# [EXERCISE INSTRUCTIONS]
Each line of the listing where the string "shtml" appears is to be identified and copied.

# [DATASET EXCERPTS]

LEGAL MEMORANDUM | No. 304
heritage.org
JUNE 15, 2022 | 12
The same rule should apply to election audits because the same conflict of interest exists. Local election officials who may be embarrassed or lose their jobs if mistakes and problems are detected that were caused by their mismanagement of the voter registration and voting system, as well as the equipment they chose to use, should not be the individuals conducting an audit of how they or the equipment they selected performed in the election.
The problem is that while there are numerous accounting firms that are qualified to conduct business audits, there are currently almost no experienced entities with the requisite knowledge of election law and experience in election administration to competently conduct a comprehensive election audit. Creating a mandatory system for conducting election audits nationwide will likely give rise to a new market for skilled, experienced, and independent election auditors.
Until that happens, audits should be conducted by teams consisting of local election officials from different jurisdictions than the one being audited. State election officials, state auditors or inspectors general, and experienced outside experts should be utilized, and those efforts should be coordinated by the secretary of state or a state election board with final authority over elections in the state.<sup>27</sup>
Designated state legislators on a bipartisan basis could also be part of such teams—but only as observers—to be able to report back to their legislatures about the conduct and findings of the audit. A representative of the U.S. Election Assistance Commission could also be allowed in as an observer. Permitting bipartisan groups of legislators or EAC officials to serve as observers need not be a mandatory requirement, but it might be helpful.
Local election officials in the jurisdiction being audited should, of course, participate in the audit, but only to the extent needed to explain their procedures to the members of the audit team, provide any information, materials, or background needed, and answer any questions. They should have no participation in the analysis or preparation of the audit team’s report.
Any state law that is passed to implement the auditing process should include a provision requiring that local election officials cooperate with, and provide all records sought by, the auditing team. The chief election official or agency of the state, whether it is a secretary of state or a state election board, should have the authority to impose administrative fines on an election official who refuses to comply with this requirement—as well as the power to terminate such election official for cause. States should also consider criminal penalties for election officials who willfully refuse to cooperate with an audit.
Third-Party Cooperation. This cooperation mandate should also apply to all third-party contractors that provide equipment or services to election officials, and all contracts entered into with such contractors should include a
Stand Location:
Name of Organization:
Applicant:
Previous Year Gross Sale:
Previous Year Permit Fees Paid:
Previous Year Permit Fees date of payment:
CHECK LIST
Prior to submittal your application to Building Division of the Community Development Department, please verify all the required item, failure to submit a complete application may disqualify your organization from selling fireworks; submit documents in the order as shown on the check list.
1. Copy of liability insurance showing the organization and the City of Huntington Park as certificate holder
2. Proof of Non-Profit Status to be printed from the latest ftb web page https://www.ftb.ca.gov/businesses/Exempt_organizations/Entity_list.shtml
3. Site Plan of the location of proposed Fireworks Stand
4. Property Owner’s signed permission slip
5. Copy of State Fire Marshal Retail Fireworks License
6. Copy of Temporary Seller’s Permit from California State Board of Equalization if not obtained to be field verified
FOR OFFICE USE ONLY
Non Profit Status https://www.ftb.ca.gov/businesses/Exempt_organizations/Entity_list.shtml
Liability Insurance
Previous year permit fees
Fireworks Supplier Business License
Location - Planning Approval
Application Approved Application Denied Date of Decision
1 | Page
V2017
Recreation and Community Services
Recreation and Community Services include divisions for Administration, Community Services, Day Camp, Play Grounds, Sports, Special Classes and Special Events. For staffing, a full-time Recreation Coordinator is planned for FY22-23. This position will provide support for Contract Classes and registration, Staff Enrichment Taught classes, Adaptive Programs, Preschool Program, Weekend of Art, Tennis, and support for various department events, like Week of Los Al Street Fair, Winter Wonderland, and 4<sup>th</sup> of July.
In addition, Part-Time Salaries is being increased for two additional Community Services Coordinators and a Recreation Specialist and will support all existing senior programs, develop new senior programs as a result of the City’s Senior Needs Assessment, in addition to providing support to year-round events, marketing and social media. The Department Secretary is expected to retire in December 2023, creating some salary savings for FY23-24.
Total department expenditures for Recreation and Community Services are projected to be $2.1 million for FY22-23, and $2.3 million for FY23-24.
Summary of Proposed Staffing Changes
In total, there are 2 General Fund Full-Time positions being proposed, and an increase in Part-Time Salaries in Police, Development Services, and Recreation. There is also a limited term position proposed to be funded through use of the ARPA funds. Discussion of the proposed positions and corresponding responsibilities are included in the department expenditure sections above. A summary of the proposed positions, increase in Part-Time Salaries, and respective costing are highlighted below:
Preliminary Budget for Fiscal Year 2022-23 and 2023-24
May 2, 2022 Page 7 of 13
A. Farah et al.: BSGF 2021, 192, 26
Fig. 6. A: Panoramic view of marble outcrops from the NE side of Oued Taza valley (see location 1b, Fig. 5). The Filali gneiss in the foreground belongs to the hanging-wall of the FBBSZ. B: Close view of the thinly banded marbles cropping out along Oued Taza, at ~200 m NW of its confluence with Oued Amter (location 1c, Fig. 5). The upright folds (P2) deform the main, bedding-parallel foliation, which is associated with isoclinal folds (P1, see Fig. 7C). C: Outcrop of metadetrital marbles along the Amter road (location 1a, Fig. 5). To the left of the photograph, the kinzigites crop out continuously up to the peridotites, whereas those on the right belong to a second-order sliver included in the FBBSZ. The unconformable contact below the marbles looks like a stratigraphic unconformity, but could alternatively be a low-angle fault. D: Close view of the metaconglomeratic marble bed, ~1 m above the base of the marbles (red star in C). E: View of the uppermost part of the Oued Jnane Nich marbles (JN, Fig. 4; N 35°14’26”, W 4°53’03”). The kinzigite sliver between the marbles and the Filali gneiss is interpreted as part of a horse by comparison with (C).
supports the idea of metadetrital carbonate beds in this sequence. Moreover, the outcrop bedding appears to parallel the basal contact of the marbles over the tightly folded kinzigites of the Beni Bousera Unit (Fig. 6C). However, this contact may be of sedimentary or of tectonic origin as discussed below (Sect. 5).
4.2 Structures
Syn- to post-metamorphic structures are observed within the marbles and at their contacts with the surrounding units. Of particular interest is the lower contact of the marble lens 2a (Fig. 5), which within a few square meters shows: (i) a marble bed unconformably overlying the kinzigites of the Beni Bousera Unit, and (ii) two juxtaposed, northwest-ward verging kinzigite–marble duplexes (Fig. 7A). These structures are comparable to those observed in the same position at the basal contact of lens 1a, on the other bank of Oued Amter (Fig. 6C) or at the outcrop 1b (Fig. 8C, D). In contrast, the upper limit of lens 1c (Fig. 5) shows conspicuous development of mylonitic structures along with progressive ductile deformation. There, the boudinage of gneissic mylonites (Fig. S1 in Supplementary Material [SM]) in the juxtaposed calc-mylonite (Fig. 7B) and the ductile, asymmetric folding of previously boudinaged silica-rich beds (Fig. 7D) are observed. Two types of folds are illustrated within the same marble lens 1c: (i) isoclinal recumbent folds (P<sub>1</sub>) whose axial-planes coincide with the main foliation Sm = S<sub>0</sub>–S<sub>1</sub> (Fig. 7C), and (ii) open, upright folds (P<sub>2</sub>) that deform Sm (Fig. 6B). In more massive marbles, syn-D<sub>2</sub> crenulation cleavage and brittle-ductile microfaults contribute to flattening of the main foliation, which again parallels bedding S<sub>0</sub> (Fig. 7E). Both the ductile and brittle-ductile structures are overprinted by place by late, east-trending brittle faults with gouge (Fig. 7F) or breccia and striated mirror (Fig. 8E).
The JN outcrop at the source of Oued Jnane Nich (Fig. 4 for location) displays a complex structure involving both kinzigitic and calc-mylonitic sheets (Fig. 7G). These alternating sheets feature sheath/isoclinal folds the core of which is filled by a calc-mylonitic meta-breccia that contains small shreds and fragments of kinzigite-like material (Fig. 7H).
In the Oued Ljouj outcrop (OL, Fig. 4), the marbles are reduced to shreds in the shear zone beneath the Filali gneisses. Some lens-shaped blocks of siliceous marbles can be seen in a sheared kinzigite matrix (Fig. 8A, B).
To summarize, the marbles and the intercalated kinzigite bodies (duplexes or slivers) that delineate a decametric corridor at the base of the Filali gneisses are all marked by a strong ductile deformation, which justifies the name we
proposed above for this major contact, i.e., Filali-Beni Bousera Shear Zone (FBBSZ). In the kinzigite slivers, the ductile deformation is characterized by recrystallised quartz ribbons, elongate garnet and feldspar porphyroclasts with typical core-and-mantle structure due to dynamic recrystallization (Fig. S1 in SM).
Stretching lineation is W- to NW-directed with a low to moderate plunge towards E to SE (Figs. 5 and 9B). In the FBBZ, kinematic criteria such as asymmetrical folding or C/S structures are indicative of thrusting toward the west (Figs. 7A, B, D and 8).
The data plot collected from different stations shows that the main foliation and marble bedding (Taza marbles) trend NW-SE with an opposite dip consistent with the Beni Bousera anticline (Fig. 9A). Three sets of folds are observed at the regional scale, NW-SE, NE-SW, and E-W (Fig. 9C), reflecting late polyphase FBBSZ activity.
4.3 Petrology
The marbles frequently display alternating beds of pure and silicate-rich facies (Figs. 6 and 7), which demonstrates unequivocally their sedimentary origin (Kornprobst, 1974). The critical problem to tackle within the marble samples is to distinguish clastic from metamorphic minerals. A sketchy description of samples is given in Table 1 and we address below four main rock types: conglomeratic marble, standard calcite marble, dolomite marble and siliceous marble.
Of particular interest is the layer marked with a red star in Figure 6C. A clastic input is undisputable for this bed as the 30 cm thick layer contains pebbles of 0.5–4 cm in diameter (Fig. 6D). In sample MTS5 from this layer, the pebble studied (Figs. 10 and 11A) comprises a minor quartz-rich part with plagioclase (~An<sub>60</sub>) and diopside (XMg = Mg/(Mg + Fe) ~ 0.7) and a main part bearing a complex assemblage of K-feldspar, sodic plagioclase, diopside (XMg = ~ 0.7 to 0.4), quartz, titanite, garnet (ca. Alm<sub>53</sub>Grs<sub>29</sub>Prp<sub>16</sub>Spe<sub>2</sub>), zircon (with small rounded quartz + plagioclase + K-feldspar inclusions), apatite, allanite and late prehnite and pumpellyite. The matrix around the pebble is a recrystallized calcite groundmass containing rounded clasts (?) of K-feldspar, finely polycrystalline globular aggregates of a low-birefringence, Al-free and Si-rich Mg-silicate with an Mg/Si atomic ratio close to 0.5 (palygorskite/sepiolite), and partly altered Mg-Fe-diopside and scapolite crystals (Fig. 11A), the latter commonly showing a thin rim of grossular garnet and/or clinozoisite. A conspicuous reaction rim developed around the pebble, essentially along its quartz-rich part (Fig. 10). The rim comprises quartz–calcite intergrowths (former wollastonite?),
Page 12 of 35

# [ANSWER BELOW]
2. Proof of Non-Profit Status to be printed from the latest ftb web page https://www.ftb.ca.gov/businesses/Exempt_organizations/Entity_list.shtml
Non Profit Status https://www.ftb.ca.gov/businesses/Exempt_organizations/Entity_list.shtml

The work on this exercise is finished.